__Text segment__
Abstract
Clustering of XML documents is a useful technique for knowledge discovery in XML databases. However, the process of clustering XML documents is always time-consuming due to the semi-structured characteristics of the documents. In this paper, we present an efficient clustering algorithm called Frequent Edge-based XML Clustering (FEXC) to cluster XML documents using frequent edge sets. First, we represent XML documents using edge sets, and then discover the frequent edge sets for each document employing a traditional frequent pattern mining approach. Second, for each frequent edge set, we find all the documents containing it, and then compute a measure called entropy overlap, which indicates the document relevance (overlap) with the ones containing all other frequent edge sets. Clustering is then performed using the entropy overlap measure. Third, we perform a merging process which removes redundant clusters, therefore reducing the number of clusters. Experimental results show that our proposed method outperforms the traditional distance-based XML clustering algorithm in terms of efficiency without compromising the quality of clustering.
Access provided by CONRICYT-eBooks. Download conference paper PDF
Similar content being viewed by others
Keywords
1 Introduction
In recent years, XML data have become ubiquitous with the rapid upsoaring in both number and scale of applications such as XML database systems, business transactions, XML middleware systems, and so on. Discovering knowledge from XML structural data has become more significant with the exponential growing of XML documents available on the Web. Among various approaches, XML document clustering is one of the useful mining approaches for knowledge discovery. The objective of XML document clustering is to group XML documents with similar characteristics together, which can be used in broad applications including web mining, information retrieval, querying, storage compression.
In this paper, we introduce a novel clustering approach, Frequent Edge-based XML Clustering (FEXC), which exploits discovery of edge set frequently occurring in XML documents in order to cluster documents. A frequent edge set is a set of edges occurring together and whose occurrence number is no less than a specified threshold in the XML document set. The intuition of our clustering criterion is that documents within same clusters share more frequent edge sets while documents belonging to different clusters share fewer frequent edge sets.
2 Clustering Algorithm
The cluster generation process using frequent edge sets and present the approach to disjointing clusters based on the concept of entropy overlap of clusters. We give the high level process of clustering algorithm including cluster construction and cluster merging. First, we mine frequent edge sets from the XML document sets. Then we generate clusters based on the discovered edge sets. Finally, to remove redundant clusters and reduce the number of clusters, we construct tree-like clusters and merge the similar clusters.
2.1 Constructing Disjoint Clusters
In Fig. 1 we present the algorithm for generating disjoint clusters adopting a method similar to the algorithm FTC. In each step, we select a frequent edge set with minimum entropy overlap until there not exist any frequent edge sets in the remaining sets or each document has been assigned to a cluster. Documents containing the selected edge set will constitute a new cluster. If an edge set has been chosen as a target cluster, we will remove all documents containing the selected edge set from the sets in the remaining sets. In case that two edge sets have the same overlap, we will consider the edge set with more edges as the selected one. Because more edges in the edge set means more information and we can describe the cluster more specifically.

__Exercise__
Continue the XML document clustering paper from the point where it stops. The material below comes from a separate source.

__Recorded data__
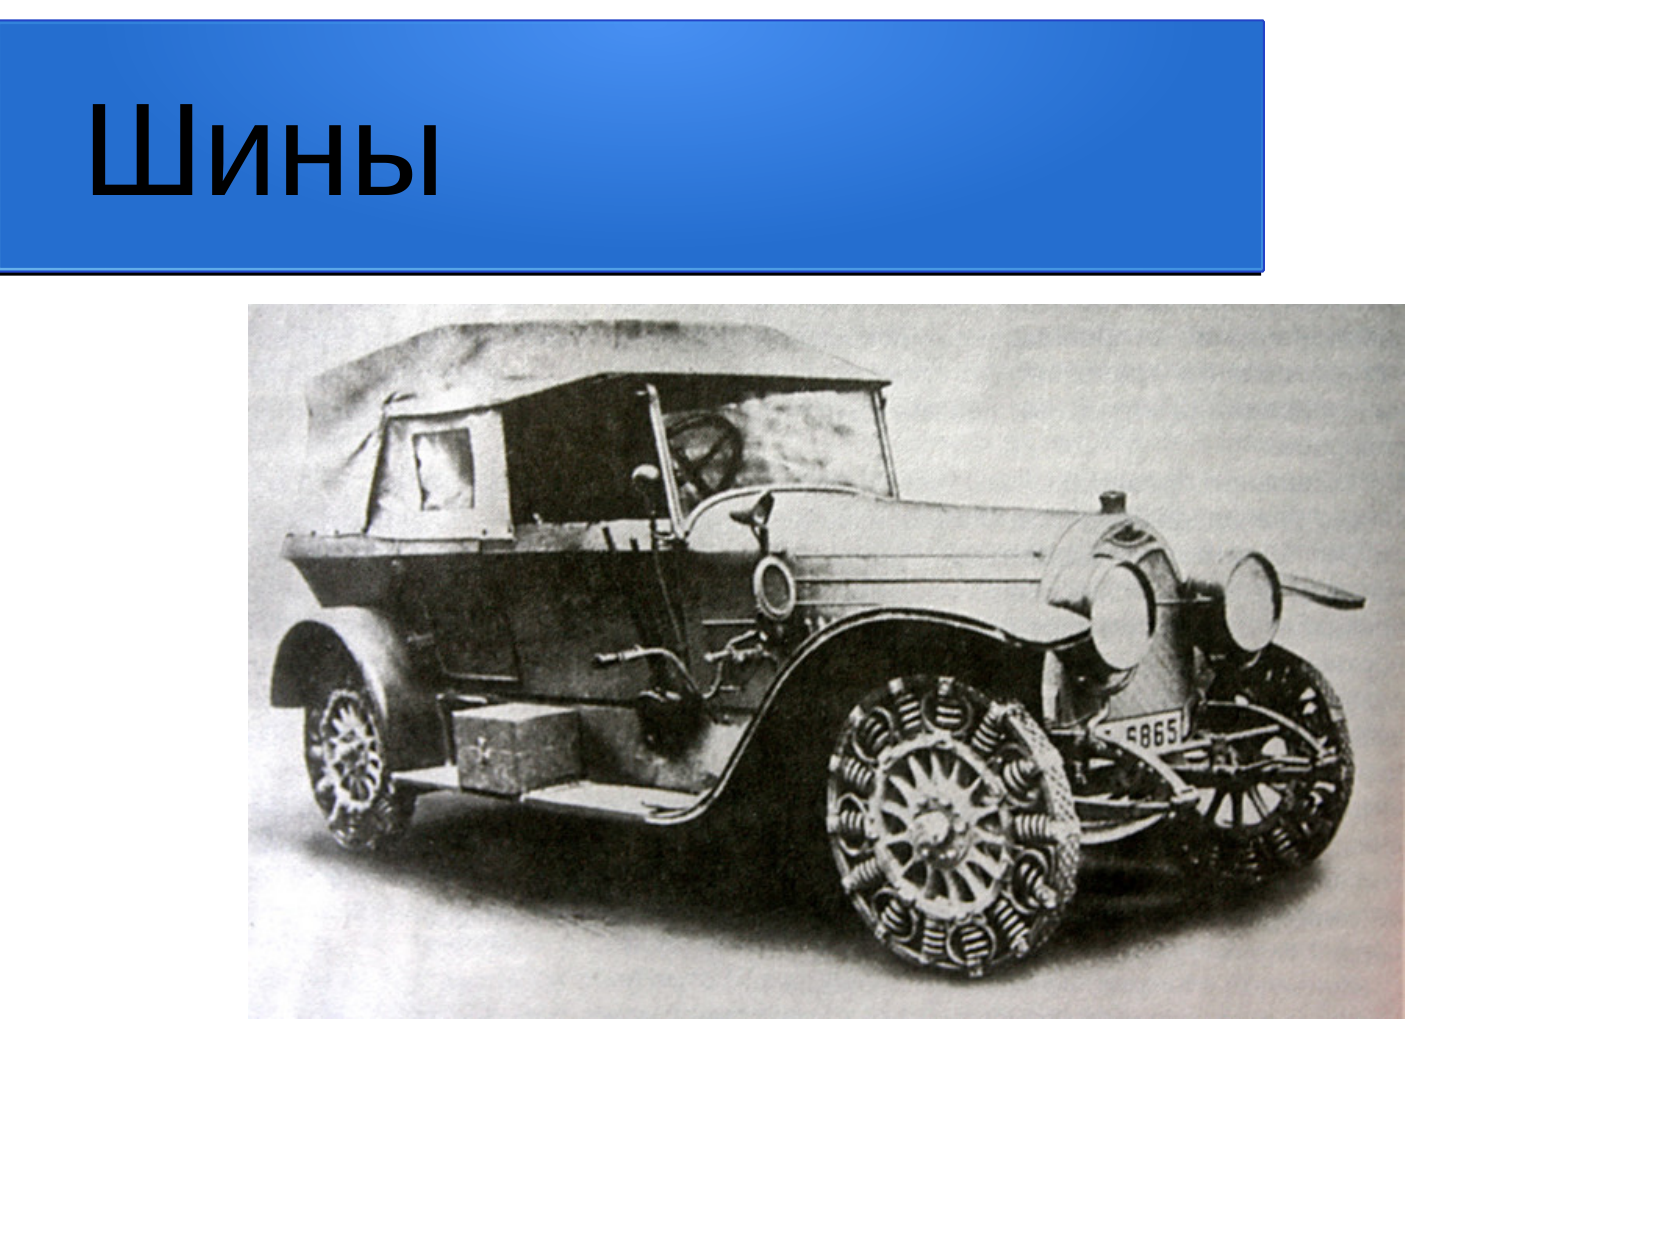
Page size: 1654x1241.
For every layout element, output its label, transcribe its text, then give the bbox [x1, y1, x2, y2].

__Output for this exercise__
2.2 Merging Clusters
In the previous section, we present the approach to forming non-overlapping clusters. However, it is likely to generate too many clusters using frequent edge sets. In some circumstances users may specify the number of final clusters which may be a small one. Therefore a merging process is demanded to produce less clusters through merging the similar clusters into a large one.
Due to the monotonicity property, documents containing frequent edge sets also contain the frequent sub edge sets. According to our clusters generated principle, documents in the cluster represented by the super edge set can also be represented by the sub edge set. Given two non-overlapping clusters labeled with A and B respectively, where A and B are two frequent edge sets. If the edge set A is a subset of the edge set B, cluster A is consider as a super-cluster of cluster B and cluster B is a sub-cluster of cluster A. This relationship of clusters can be exploited to construct the clusters using a tree-like diagram. If a cluster has more than one super-clusters, then the cluster with the most number of edges will be selected as the parent node in the tree-like clusters. In Fig. 2 we show an instance of tree-like clusters. The label for each cluster represents a frequent edge set. The label NULL of the root node represents an empty edge set which is a subset of all edge set. Clusters A1, A2, A3 are 3 sub-clusters of the cluster A, while clusters B1, B2 are 2 sub-clusters of the cluster B.
Clusters are merged into a new one through removing sub-clusters, i.e., documents in both super-clusters and sub-clusters are merged together. Now we discuss the criterion for merging similar clusters. Basically, we merge similar clusters by the goodness which describe the similarities between clusters. We define the cluster similarity as follows:
We measure the cluster similarity based on the number of the same edges in both of the frequent edge sets. That is, the more overlap in their frequent edges, the closer the two clusters.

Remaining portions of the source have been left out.